Exercise requirements: Pull out every line of the records that contains the word "value", matching its case exactly.

--- START ---

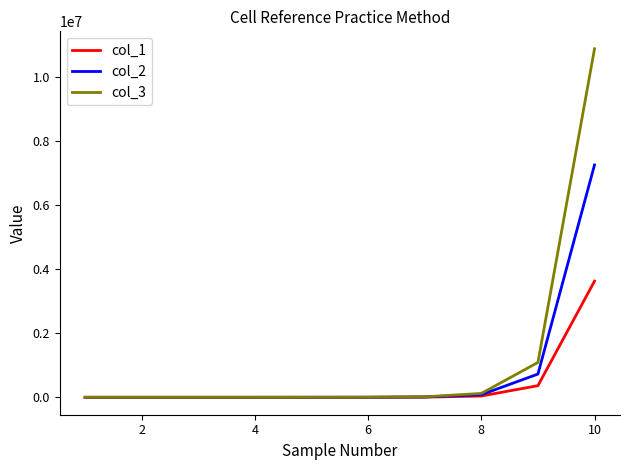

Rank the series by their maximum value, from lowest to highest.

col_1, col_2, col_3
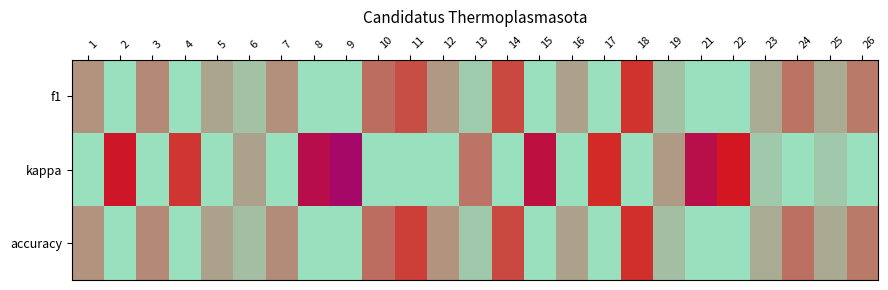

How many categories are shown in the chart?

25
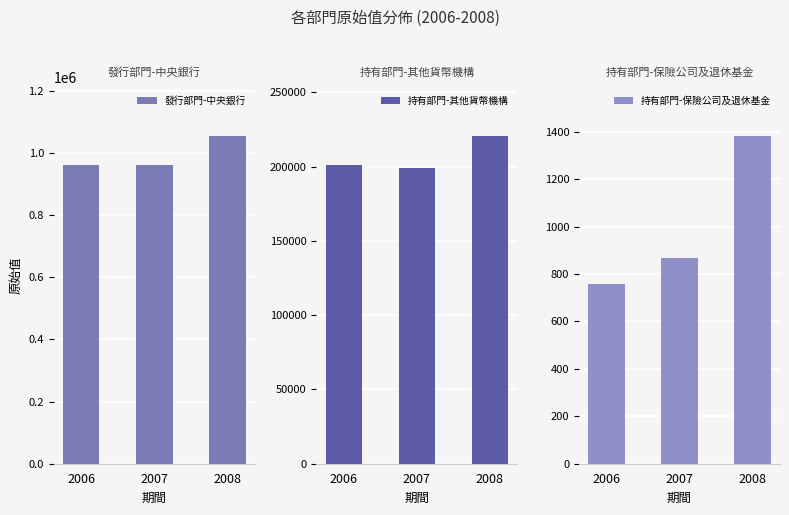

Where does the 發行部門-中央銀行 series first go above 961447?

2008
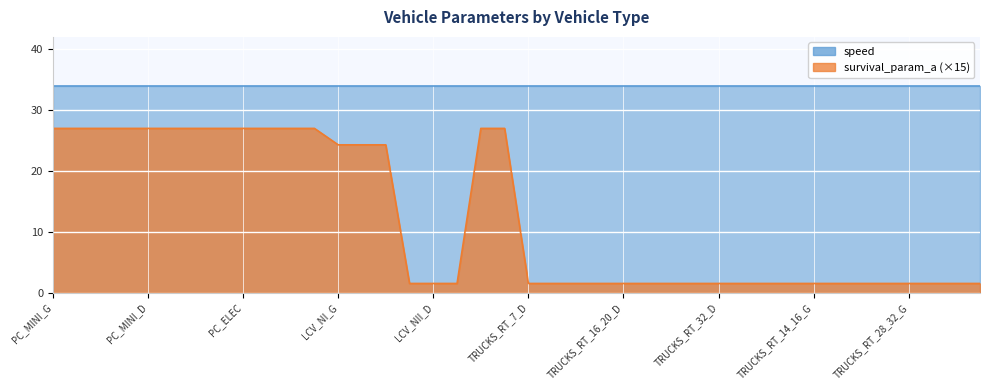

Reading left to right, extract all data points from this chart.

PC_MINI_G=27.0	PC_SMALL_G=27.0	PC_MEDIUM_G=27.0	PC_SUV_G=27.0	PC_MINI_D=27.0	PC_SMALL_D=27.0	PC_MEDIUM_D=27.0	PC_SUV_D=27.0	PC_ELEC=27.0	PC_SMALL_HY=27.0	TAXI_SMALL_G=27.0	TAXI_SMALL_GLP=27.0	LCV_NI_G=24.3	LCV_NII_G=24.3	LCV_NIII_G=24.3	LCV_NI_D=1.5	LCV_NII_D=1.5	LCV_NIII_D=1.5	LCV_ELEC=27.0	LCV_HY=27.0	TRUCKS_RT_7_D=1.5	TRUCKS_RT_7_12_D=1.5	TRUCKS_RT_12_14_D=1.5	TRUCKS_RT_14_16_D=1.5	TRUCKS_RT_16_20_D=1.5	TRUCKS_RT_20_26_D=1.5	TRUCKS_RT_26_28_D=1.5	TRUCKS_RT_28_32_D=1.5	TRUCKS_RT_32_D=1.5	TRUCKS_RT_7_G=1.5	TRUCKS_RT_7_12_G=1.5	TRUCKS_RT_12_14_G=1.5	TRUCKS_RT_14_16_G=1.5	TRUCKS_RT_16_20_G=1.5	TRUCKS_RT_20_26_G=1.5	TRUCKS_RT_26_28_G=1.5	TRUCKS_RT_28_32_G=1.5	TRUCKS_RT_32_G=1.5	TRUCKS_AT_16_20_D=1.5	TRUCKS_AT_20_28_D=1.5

--- END ---

Reply:
Rank the series by their maximum value, from lowest to highest.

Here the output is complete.